The Board may, in its sole discretion, submit any other amendment to the Plan 
for stockholder approval.  It is expressly contemplated that the Board may 
amend the Plan in any respect the Board deems necessary or advisable to 
provide eligible employees with the maximum benefits provided or to be 
provided under the provisions of the Code and the regulations promulgated 
thereunder relating to employee stock purchase plans and/or to bring the Plan 
and/or rights granted under it into compliance therewith.

          (b)  Rights and obligations under any rights granted before 
amendment of the Plan shall not be altered or impaired by any amendment of 
the Plan, except with the consent of the person to whom such rights were 
granted or except as necessary to comply with any laws or governmental 
regulations or to ensure that the Plan and/or rights granted under the Plan 
comply with the requirements of Section 423 of the Code.

     14.  DESIGNATION OF BENEFICIARY.

          (a)  A participant may file a written designation of a beneficiary 
who is to receive any shares and cash, if any, from the participant's account 
under the Plan in the event of such participant's death subsequent to the end 
of an Offering but prior to delivery to the participant of such shares and 
cash.  In addition, a participant may file a written designation of a 
beneficiary who is to receive any cash from the participant's account under 
the Plan in the event of such participant's death during an Offering.

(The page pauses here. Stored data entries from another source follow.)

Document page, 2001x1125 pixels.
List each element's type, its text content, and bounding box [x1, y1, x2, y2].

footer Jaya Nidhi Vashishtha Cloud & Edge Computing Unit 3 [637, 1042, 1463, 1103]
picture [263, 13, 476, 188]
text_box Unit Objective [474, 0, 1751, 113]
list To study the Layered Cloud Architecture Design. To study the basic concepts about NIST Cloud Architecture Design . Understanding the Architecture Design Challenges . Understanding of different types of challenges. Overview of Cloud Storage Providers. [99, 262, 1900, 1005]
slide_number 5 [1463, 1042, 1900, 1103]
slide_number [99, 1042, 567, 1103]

          (b)  The participant may change such designation of beneficiary at 
any time by written notice.  In the event of the death of a participant and 
in the absence of a beneficiary validly designated under the Plan who is 
living at the time of such participant's death, the Company shall deliver 
such shares and/or cash to the executor or administrator of the estate of 


                                       8.



the participant, or if no such executor or administrator has been appointed 
(to the knowledge of the Company), the Company, in its sole discretion, may 
deliver such shares and/or cash to the spouse or to any one or more 
dependents or relatives of the participant, or if no spouse, dependent or 
relative is known to the Company, then to such other person as the Company 
may designate.

     15.  TERMINATION OR SUSPENSION OF THE PLAN.

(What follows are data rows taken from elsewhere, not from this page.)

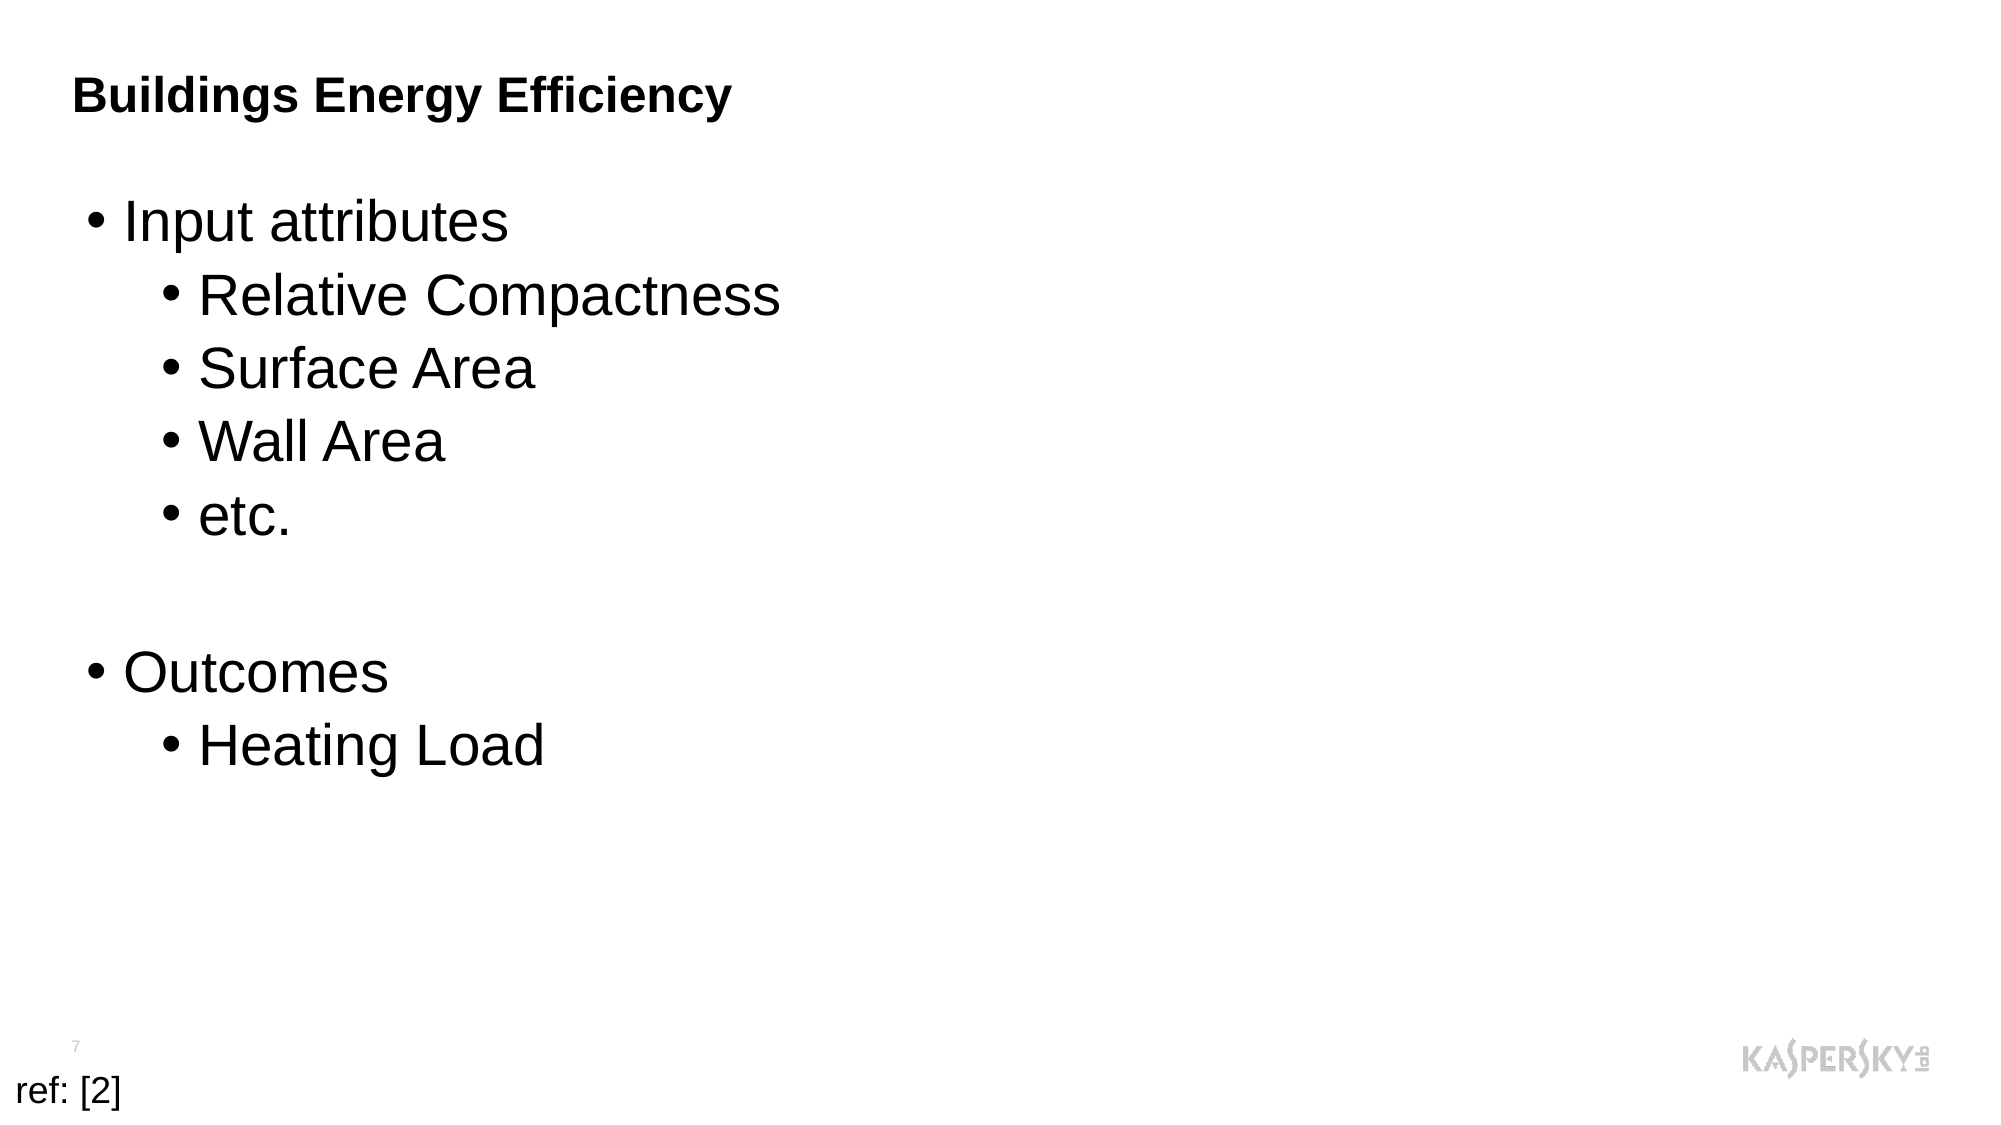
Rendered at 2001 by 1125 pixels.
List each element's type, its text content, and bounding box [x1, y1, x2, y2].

slide_number 7 [71, 1035, 110, 1058]
text_box Input attributes Relative Compactness Surface Area Wall Area etc. Outcomes Heating Load [71, 184, 1469, 932]
title Buildings Energy Efficiency [71, 69, 1929, 124]
text_box ref: [2] [0, 1058, 148, 1119]
picture [1735, 1031, 1936, 1087]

          (a)  The Board may suspend or terminate the Plan at any time.  
Unless sooner terminated, the Plan shall terminate ten (10) years from the 
date the Plan is adopted by the Board or approved by the stockholders of the 
Company, whichever is earlier.  No rights may be granted under the Plan while 
the Plan is suspended or after it is terminated.

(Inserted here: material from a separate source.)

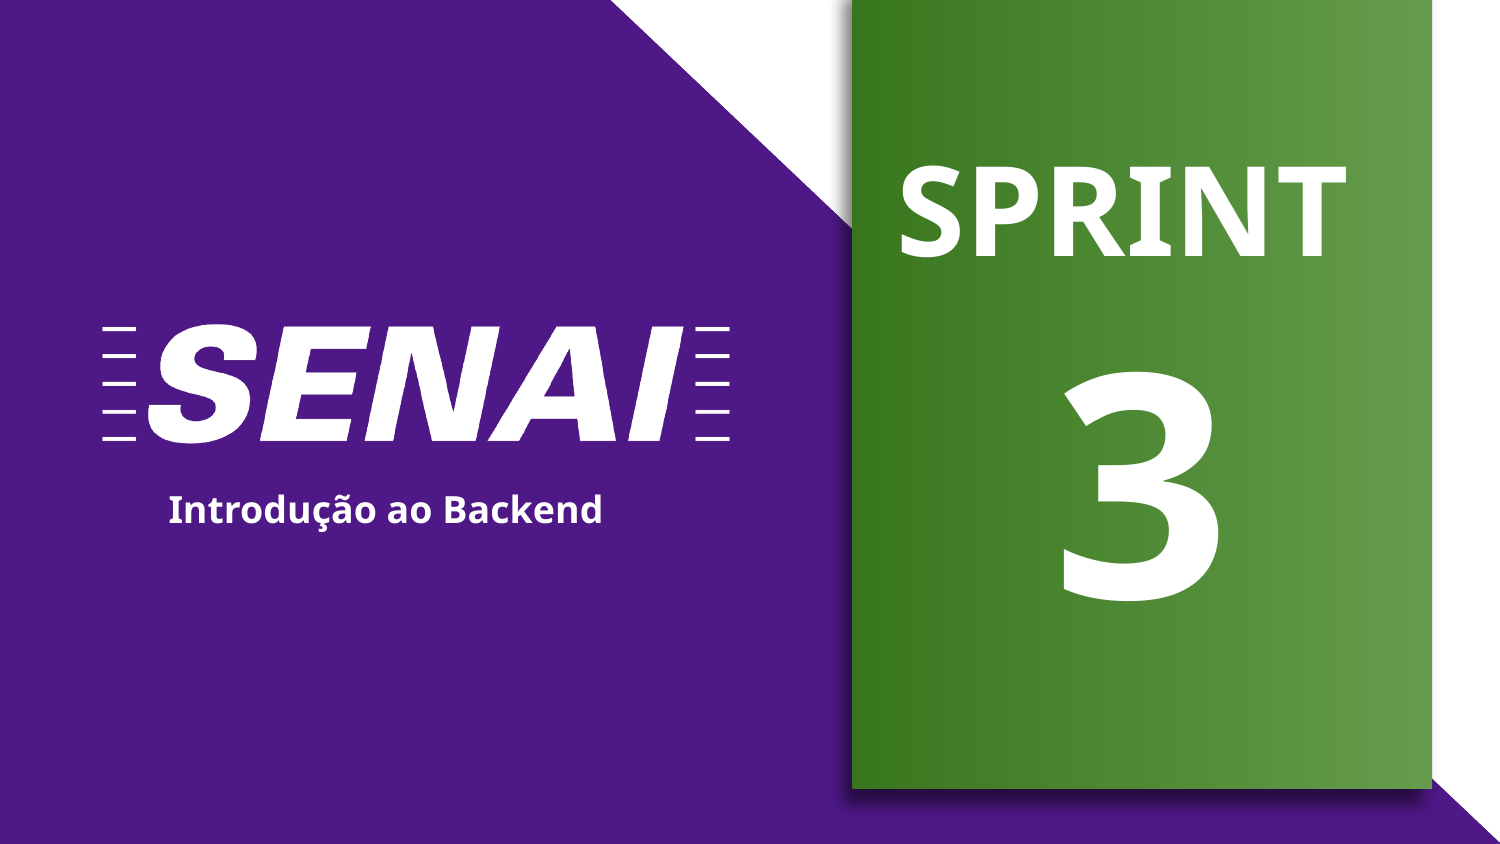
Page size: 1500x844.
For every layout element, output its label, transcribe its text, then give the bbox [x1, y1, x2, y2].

text_box Introdução ao Backend [153, 482, 710, 516]
title SPRINT 3 [852, 0, 1433, 789]
picture [70, 292, 761, 475]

          (b)  Rights and obligations under any rights granted while the Plan 
is in effect shall not be impaired by suspension or termination of the Plan, 
except as expressly provided in the Plan or with the consent of the person to 
whom such rights were granted, or except as necessary to comply with any laws 
or governmental regulation or to ensure that the Plan and/or rights granted 
under the Plan comply with the requirements of Section 423 of the Code.

     16.  EFFECTIVE DATE OF PLAN.

          The Plan shall become effective as determined by the Board, but no 
rights granted under the Plan shall be exercised unless and until the 
stockholders of the Company have approved the Plan.



                                      9.